A subset of the woodland images are paintings of storm damaged woods. Torlum Wood on the outskirts of Crieff is a place I have visited countless times, mostly made up of dense pine planted in uniform rows, but in amongst these were isolated oaks and birch. After Storm Arwen struck in late November 2021 the forest was shattered into a sea of branches, trunks snapped like matchsticks, roots torn from the ground. Only the ancient deciduous trees survived, their strong roots held firm and their leafless limbs withstood the battering gales. I was deeply saddened to see such devastation, and I felt compelled to record it in a large painting titled Apocalysis. In the catalogue that accompanies this exhibition, I wrote:
“The woods I was so fond of was rendered unrecognisable overnight. I was reminded of the painting ‘We Are Making a New World’ by Paul Nash, painted after the end of the First World War and depicting a ravished landscape of blackened, broken trees, with a sun rising above the backdrop of red mountains. I took photographs of the forlorn scene as a record of its fate. Three months later we witnessed the Russian invasion of Ukraine, and every evening our TV’s showed the bombardment of Ukrainian towns and cities, wreaking ever greater destruction and havoc. In the wake of these events, I painted Apokalypsis, the first in a series of paintings conveying storm damage. The Greek meaning is revelation rather than catastrophe. Rationally, Nature cannot be said to be prescient, but imagination permits us that thought. Thus, to me, the destruction wrought by the storm acted as a harbinger for the destruction of Ukraine and later of Gaza, and no doubt of other places yet to come. Our forbearers understood such signals in Nature, but we disregard this as superstitious nonsense. Those forewarnings can survive in the artistic imagination.”
For Nash, the aftermath signalled hope of revival and renewal, that the worst was finally over. Apokalypsis is less optimistic, and recent news reports suggest that the post-war period has shifted now to a pre-war footing, such is the threat to peace in the West.
The third group is a series of studies of the sea at night, its dark depths echoing the deep dark sky above, a simple division of two worlds meeting at the horizon. I began making small works on paper with Indian ink washes, adding white pencil into the highlight areas in these close toned drawings. But while on a family holiday to the Mediterranean coast of Tunisia, I saw an altogether different and much more vibrant sea and sky, and from these I produced the paintings Dark Sea, Tunisia and Night Crossing.

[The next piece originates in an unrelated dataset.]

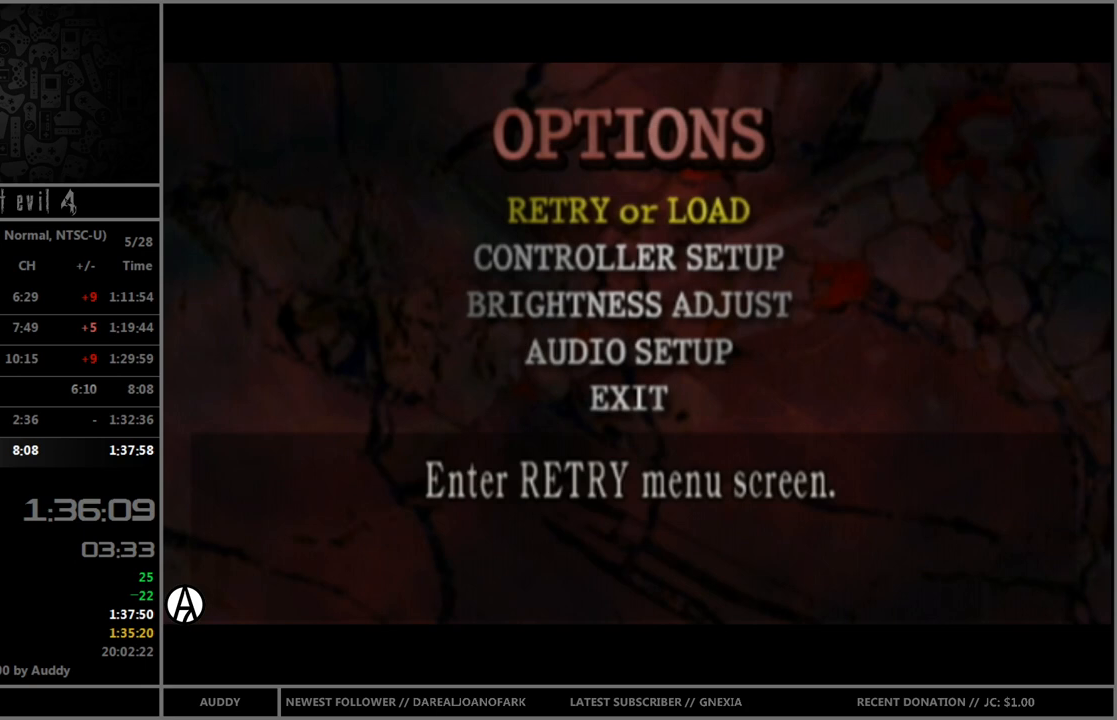
{"buttons": ["R1"], "left_stick": "center", "right_stick": "center", "events": []}
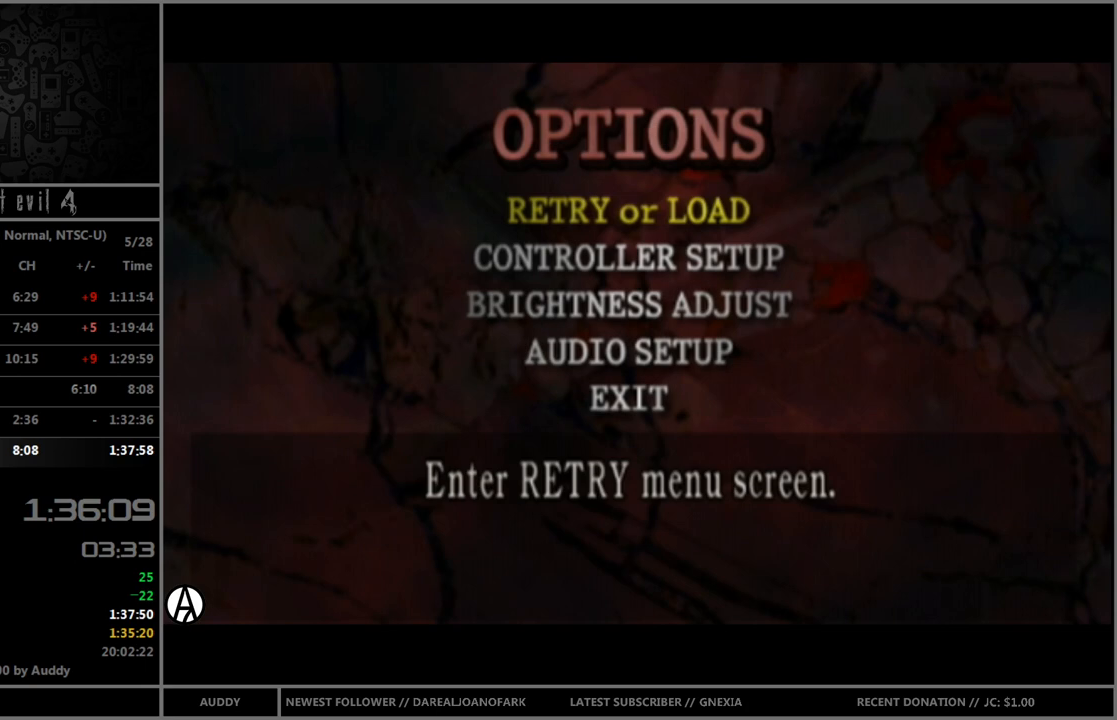
{"buttons": ["R1"], "left_stick": "center", "right_stick": "center", "events": []}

This North African coastline is where many of the illegal migrant crossings to Europe begins, and the distant horizon is one of yearning laced with risk. The paintings don’t reflect that plight, they only describe the intense dark blue of the sky against the luminous ochre of the shallow shore, but the black of the distant sea as it approaches the horizon is more ominous, metaphorically hinting at the dangers that lie in wait.
The final group of paintings are of winter scenes, snowy fields, and woods, rising mists and low-lying fog, sleepy, peaceful landscapes like the largest painting in the exhibition, Homeward at Dusk. The title infers that the labours of the day are finally finished, and that the warmth of home awaits the weary traveller. Beyond the treeline lies the town shrouded in low cloud, and above that, the last of the light still holds off the curtain of darkening cloud as nightfall descends. These snow scenes have a quiet serenity that suggest that peace will come with the sleep of winter.

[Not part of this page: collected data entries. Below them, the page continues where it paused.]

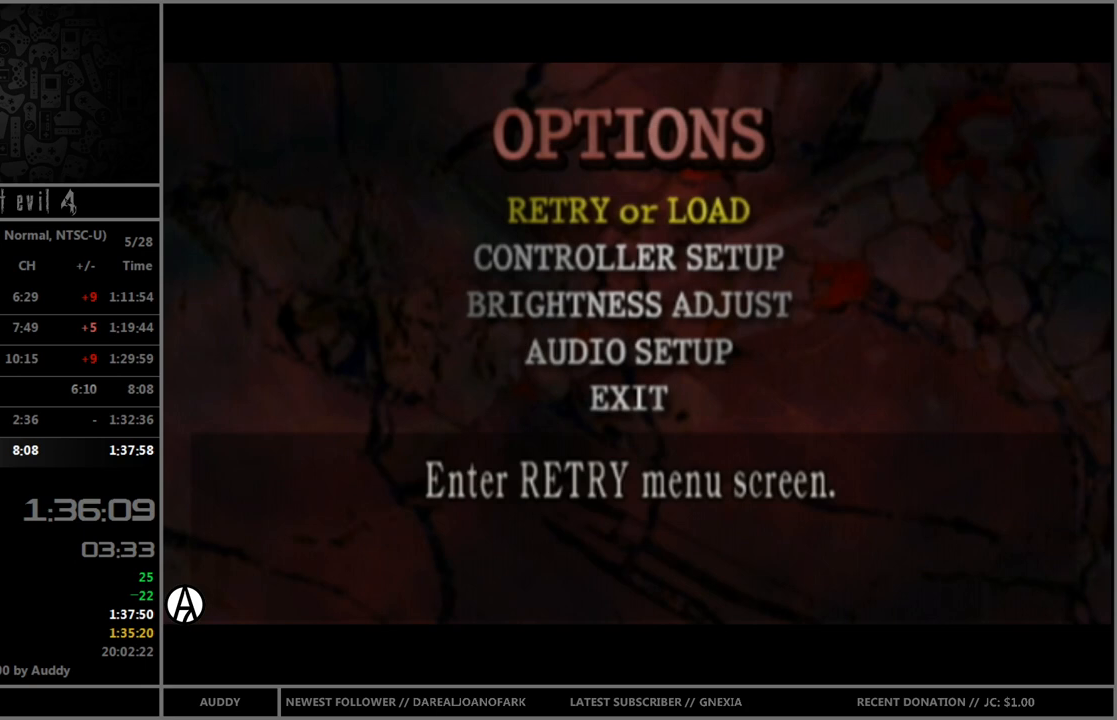
{"buttons": ["R1"], "left_stick": "center", "right_stick": "center", "events": []}
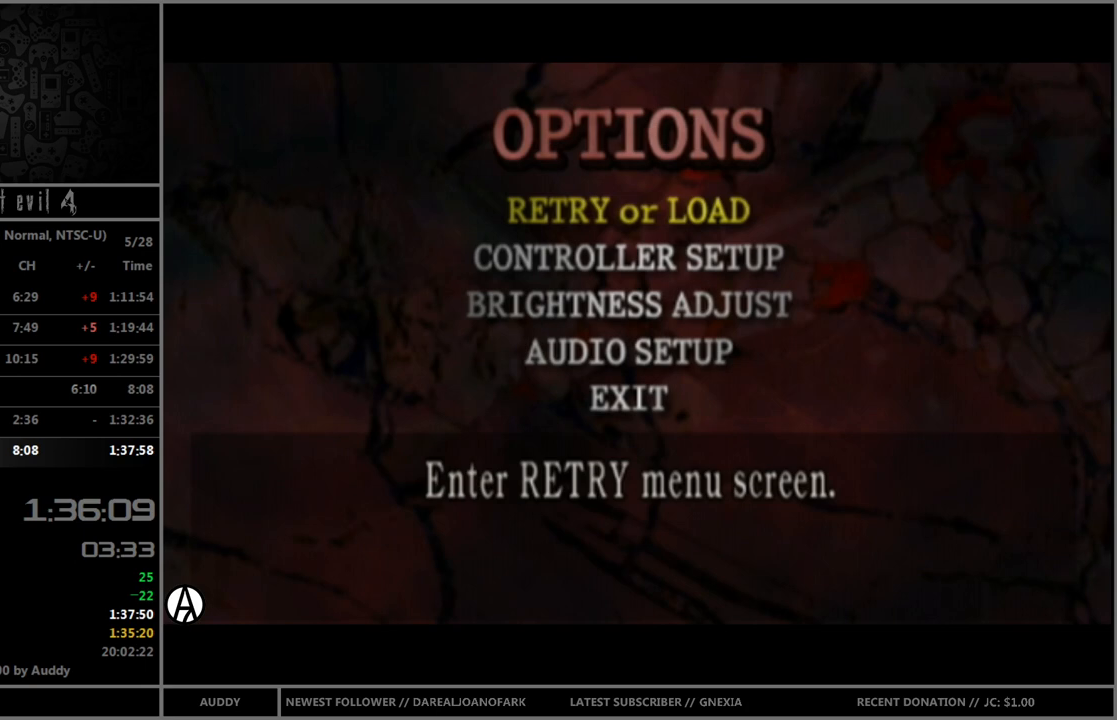
{"buttons": ["R1"], "left_stick": "center", "right_stick": "center", "events": []}
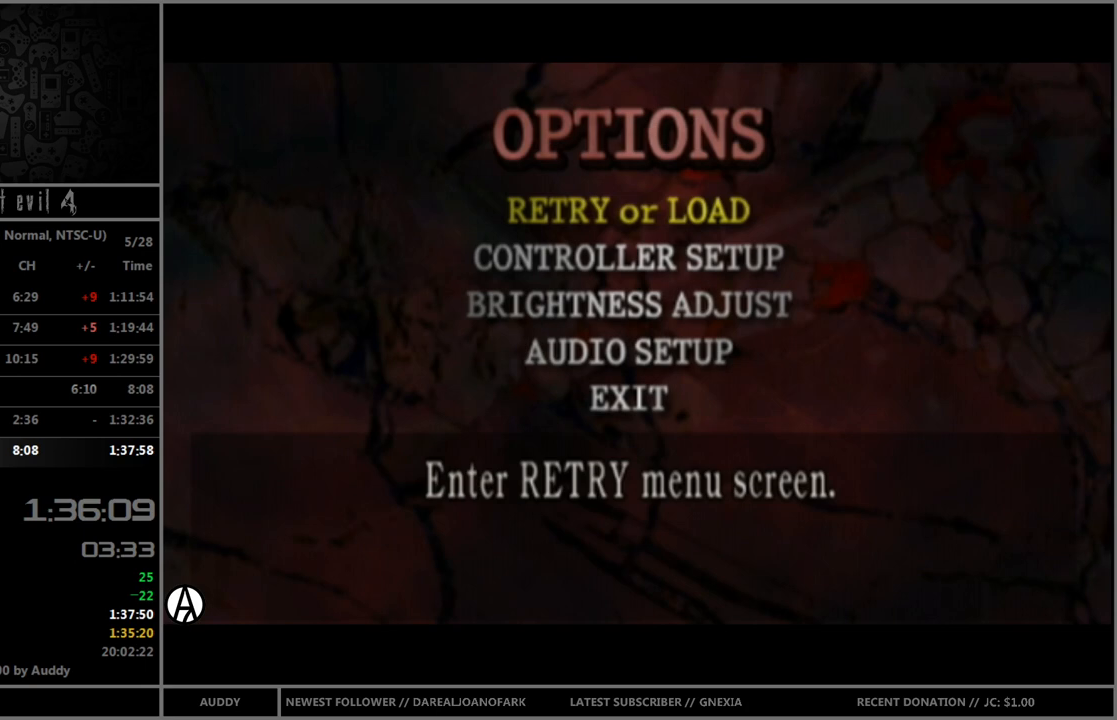
{"buttons": ["R1"], "left_stick": "center", "right_stick": "center", "events": []}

I hope I have given you a flavour of what you will see in Prescient Nature, and I very much hope that you will visit The Scottish Gallery to see the work in the flesh, because scale is important in painting, and while digital reproductions can approximate the images well, they cannot give you the experience of seeing a painting in real life. The exhibition runs from 8thFebruary to 2nd March in the main gallery. Podcast script.
The Scottish Landscape Awards
I was shortlisted for the Inaugural Scottish Landscape Awards, exhibited at The City Art Centre in Edinburgh from November 2023 to March 2024. My painting was used for publicity materials and featured in reviews and newsreels.
Academicians VI
I was invited to exhibit alongside Victoria Crowe, Wendy McMurdo and Paul Furneaux in the Glasgow Print Studios exhibition of four RSA artists, from November 2023 until February 2024.

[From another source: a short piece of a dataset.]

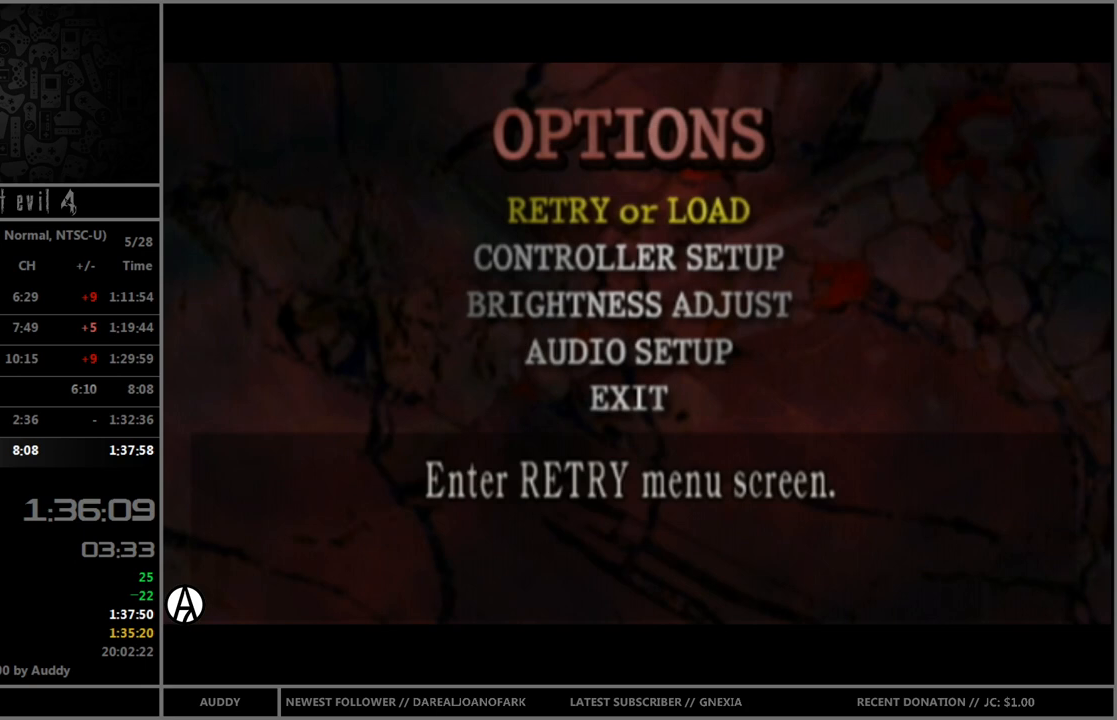
{"buttons": ["R1"], "left_stick": "center", "right_stick": "center", "events": []}
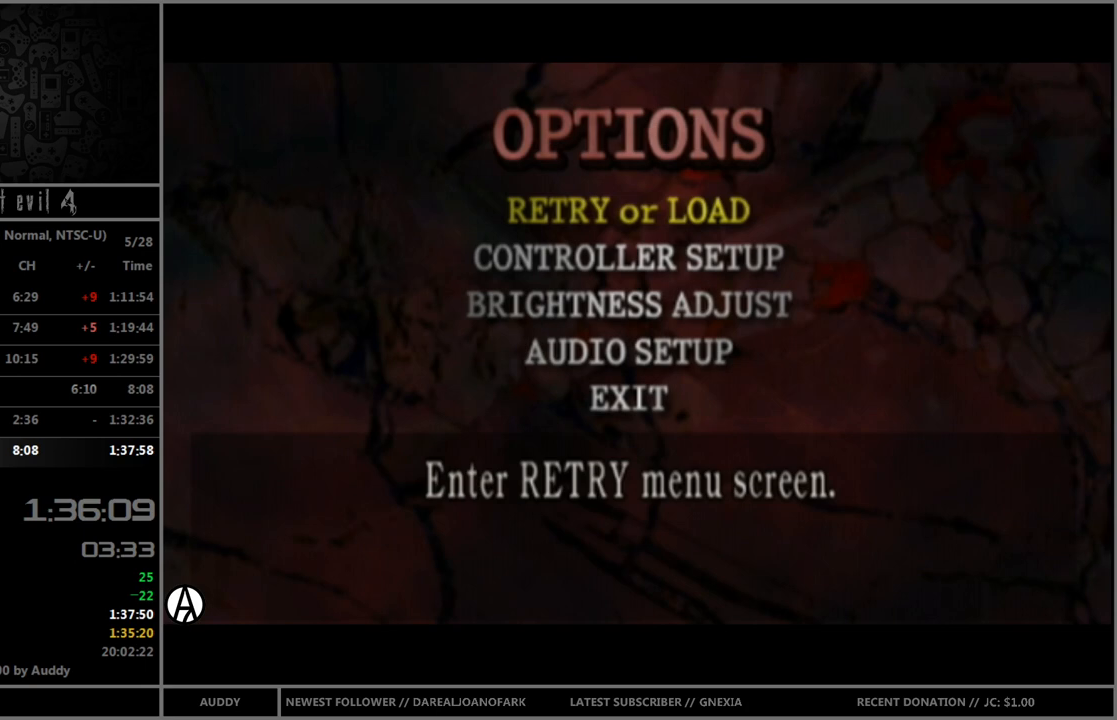
{"buttons": ["R1"], "left_stick": "center", "right_stick": "center", "events": []}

“Glasgow Print Studio is pleased to present the sixth in a series of exhibitions bringing together the outstanding work of four well-respected Royal Scottish Academicians. Ghost orchids coalesce out of the darkness, forms flicker through a snowy landscape and the natural world finds its way into ours through printmaking, painting, photography and sculptural forms in this broad ranging survey of work by four artists at the height of their practise.”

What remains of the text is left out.